> **Work request**
In the passage on heat inactivation of tuberculosis samples, for how many days were the heat-treated and untreated fractions cultured to verify inactivation?

> **Selected excerpt**
----------------------------------------
The World Health Organization End Tuberculosis (TB) strategy has called for the development of—and increased access to—effective tools for diagnosis and treatment of TB disease. Mycobacterium tuberculosis
, the causative agent of TB, is categorized as a highly infectious agent. Consequently, diagnostic tests that involve comprehensive manipulation of specimens from presumed tuberculosis cases must be performed in a category 3 laboratory. We have evaluated the use of heat inactivation to render TB samples safe to work with while preserving RNA for downstream molecular tests. Using Mycobacterium bovis bacillus Calmette-Guérin (BCG) cultures and TB-positive sputum samples, we show that boiling for 20 min at 80, 85, and 95°C inactivates all M. tuberculosis bacilli. The efficiency of inactivation was verified by culturing heat-treated and untreated (live) fractions of BCG and TB sputum samples for 42 days. No growth was observed in the cultures of heat-treated samples. In contrast, the optical density of untreated BCG in Middlebrook 7H9 broth rose from 0.04 to 0.85, and the untreated sputum samples flagged positive at 3 days of incubation in mycobacterial growth indicator tubes. Quantification of reference genes 16S rRNA, transfer-messenger RNA (tmRNA), pre-16S rRNA, and rpoB
by reverse transcriptase quantitative PCR (RT-qPCR) showed minimal loss in estimated bacterial load. The loss was RNA species dependent, <1 log10, 1.1 log10, 1.3 log10, and 2.4 log10 estimated CFU/ml for 16S rRNA, tmRNA, pre-16S rRNA, and rpoB, respectively. The RNA loss was independent of inactivation temperature. These findings show that heat inactivation could obviate the need for category 3 laboratories to perform RNA-based testing of TB samples.
----------------------------------------
Collected data:
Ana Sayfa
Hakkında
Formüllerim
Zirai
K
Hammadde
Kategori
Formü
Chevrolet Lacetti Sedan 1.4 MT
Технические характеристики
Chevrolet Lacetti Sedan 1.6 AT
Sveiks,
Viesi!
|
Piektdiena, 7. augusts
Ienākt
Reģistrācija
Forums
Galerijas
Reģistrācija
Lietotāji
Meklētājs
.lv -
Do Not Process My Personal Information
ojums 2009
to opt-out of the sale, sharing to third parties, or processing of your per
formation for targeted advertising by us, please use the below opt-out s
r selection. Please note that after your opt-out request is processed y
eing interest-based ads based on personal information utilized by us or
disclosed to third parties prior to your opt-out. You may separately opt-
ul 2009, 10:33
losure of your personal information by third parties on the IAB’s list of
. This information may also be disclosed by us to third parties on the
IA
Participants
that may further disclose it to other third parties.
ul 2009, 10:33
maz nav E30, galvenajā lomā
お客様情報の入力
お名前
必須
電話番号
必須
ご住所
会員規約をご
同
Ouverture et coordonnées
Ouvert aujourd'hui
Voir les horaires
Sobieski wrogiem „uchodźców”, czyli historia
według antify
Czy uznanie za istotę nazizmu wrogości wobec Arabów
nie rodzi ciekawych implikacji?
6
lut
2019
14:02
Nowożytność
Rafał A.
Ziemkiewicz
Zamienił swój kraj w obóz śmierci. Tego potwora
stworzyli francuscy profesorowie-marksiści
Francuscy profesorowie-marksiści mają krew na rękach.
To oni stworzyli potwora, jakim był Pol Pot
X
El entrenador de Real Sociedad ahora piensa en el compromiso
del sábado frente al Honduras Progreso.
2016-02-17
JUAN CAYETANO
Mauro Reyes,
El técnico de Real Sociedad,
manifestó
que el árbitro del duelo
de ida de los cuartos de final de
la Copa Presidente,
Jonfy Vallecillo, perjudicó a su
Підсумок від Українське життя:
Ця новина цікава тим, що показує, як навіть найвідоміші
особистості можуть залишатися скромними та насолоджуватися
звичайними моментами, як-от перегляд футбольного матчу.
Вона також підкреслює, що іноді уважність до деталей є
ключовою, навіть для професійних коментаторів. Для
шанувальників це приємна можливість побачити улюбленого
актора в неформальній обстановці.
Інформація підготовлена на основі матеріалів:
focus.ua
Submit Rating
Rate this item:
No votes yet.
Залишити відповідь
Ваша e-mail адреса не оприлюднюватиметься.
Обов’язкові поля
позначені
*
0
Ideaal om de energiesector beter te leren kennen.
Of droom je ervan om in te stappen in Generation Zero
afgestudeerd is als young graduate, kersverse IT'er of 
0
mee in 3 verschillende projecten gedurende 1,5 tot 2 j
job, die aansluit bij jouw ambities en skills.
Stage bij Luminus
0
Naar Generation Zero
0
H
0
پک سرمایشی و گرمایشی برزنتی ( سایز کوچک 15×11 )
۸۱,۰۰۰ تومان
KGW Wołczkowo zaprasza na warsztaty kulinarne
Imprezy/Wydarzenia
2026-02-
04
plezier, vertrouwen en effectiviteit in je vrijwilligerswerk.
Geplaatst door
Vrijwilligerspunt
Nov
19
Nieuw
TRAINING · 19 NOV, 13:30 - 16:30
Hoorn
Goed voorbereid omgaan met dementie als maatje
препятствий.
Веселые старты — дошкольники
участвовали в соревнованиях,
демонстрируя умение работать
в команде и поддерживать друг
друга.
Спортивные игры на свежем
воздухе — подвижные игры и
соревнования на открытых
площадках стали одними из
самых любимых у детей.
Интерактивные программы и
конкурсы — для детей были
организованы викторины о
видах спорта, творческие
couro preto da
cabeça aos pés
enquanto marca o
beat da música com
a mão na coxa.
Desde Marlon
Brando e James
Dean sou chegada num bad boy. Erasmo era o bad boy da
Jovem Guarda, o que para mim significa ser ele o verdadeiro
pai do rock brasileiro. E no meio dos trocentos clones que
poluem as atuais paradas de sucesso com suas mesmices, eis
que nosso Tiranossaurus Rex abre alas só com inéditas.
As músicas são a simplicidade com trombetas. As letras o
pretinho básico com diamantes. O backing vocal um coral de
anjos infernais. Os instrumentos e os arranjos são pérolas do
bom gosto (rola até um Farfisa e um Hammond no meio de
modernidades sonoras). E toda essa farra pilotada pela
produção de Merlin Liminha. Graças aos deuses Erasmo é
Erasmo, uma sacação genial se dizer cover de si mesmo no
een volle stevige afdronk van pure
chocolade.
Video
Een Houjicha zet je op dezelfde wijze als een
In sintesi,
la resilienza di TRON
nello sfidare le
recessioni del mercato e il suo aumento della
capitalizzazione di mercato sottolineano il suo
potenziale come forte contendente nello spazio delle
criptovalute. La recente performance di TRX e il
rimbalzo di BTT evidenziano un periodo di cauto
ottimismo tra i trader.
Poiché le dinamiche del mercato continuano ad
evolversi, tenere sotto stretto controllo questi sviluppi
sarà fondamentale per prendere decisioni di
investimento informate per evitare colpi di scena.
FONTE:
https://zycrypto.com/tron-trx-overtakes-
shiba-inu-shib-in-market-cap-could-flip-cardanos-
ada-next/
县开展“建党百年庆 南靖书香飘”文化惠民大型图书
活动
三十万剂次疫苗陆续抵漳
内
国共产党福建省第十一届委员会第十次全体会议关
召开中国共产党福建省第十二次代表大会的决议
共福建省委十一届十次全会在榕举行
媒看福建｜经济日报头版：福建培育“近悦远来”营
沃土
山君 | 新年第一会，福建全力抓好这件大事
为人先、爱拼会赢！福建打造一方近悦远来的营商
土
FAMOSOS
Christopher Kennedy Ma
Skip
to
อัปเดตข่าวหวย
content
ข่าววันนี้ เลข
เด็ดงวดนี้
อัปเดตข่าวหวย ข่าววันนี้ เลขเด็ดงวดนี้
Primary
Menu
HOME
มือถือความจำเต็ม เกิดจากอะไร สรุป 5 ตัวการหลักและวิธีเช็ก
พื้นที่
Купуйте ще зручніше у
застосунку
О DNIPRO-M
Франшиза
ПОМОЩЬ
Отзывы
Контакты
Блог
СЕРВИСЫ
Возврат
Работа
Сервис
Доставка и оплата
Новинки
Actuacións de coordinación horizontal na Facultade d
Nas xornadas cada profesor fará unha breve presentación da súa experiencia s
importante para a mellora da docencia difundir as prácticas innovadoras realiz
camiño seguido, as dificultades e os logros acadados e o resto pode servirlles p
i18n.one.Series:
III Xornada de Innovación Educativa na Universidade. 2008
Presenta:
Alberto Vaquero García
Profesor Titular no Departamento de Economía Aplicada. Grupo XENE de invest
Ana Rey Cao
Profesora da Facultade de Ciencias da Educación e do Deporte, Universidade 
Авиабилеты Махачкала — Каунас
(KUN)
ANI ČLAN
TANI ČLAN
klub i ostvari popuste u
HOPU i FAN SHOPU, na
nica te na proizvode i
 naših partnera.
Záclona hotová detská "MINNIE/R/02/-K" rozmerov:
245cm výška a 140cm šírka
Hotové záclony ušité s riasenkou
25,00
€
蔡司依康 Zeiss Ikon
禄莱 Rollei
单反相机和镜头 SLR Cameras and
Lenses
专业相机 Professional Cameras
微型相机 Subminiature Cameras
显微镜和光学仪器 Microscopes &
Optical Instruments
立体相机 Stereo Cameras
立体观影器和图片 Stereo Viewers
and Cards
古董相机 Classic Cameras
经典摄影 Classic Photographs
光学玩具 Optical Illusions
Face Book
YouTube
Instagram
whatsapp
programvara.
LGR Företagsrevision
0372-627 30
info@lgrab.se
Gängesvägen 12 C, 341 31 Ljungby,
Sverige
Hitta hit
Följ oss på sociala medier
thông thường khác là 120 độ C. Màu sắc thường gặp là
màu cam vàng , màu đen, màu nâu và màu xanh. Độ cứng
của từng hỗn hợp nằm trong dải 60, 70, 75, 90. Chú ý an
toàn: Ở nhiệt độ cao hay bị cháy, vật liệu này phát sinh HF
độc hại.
----------------------------------------
> **Result of this task**
42 days.